Collected data

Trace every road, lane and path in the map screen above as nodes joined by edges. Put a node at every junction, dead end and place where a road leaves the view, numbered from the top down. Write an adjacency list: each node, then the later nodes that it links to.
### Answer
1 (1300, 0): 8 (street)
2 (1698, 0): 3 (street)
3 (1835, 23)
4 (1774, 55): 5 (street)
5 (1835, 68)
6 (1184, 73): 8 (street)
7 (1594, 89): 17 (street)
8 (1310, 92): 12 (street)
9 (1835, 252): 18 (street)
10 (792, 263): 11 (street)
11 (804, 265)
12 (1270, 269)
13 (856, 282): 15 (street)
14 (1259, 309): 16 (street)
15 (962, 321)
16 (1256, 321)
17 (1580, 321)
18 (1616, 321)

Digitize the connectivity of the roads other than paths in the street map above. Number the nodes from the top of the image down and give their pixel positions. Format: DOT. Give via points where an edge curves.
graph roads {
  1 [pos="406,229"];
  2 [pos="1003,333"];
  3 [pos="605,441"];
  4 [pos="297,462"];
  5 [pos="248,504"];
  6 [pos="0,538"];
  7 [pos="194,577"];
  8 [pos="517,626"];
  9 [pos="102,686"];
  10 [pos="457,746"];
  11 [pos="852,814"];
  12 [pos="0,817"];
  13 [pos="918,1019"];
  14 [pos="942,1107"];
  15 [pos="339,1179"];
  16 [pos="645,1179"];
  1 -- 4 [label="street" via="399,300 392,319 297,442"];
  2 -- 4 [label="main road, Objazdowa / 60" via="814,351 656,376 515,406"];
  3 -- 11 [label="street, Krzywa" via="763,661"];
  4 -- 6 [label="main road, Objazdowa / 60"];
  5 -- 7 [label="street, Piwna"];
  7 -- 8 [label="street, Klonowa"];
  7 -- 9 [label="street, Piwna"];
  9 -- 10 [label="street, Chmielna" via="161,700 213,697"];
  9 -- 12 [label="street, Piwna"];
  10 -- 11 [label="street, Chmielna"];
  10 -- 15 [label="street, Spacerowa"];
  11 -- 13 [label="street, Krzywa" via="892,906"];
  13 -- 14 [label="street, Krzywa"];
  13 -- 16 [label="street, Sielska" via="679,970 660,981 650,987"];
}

WHAT NEEDS TO BE DONE
Word for word, transcribe all of the entries shown above.

TASK RESPONSE
Trace every road, lane and path in the map screen above as nodes joined by edges. Put a node at every junction, dead end and place where a road leaves the view, numbered from the top down. Write an adjacency list: each node, then the later nodes that it links to.
### Answer
1 (1300, 0): 8 (street)
2 (1698, 0): 3 (street)
3 (1835, 23)
4 (1774, 55): 5 (street)
5 (1835, 68)
6 (1184, 73): 8 (street)
7 (1594, 89): 17 (street)
8 (1310, 92): 12 (street)
9 (1835, 252): 18 (street)
10 (792, 263): 11 (street)
11 (804, 265)
12 (1270, 269)
13 (856, 282): 15 (street)
14 (1259, 309): 16 (street)
15 (962, 321)
16 (1256, 321)
17 (1580, 321)
18 (1616, 321)

Digitize the connectivity of the roads other than paths in the street map above. Number the nodes from the top of the image down and give their pixel positions. Format: DOT. Give via points where an edge curves.
graph roads {
  1 [pos="406,229"];
  2 [pos="1003,333"];
  3 [pos="605,441"];
  4 [pos="297,462"];
  5 [pos="248,504"];
  6 [pos="0,538"];
  7 [pos="194,577"];
  8 [pos="517,626"];
  9 [pos="102,686"];
  10 [pos="457,746"];
  11 [pos="852,814"];
  12 [pos="0,817"];
  13 [pos="918,1019"];
  14 [pos="942,1107"];
  15 [pos="339,1179"];
  16 [pos="645,1179"];
  1 -- 4 [label="street" via="399,300 392,319 297,442"];
  2 -- 4 [label="main road, Objazdowa / 60" via="814,351 656,376 515,406"];
  3 -- 11 [label="street, Krzywa" via="763,661"];
  4 -- 6 [label="main road, Objazdowa / 60"];
  5 -- 7 [label="street, Piwna"];
  7 -- 8 [label="street, Klonowa"];
  7 -- 9 [label="street, Piwna"];
  9 -- 10 [label="street, Chmielna" via="161,700 213,697"];
  9 -- 12 [label="street, Piwna"];
  10 -- 11 [label="street, Chmielna"];
  10 -- 15 [label="street, Spacerowa"];
  11 -- 13 [label="street, Krzywa" via="892,906"];
  13 -- 14 [label="street, Krzywa"];
  13 -- 16 [label="street, Sielska" via="679,970 660,981 650,987"];
}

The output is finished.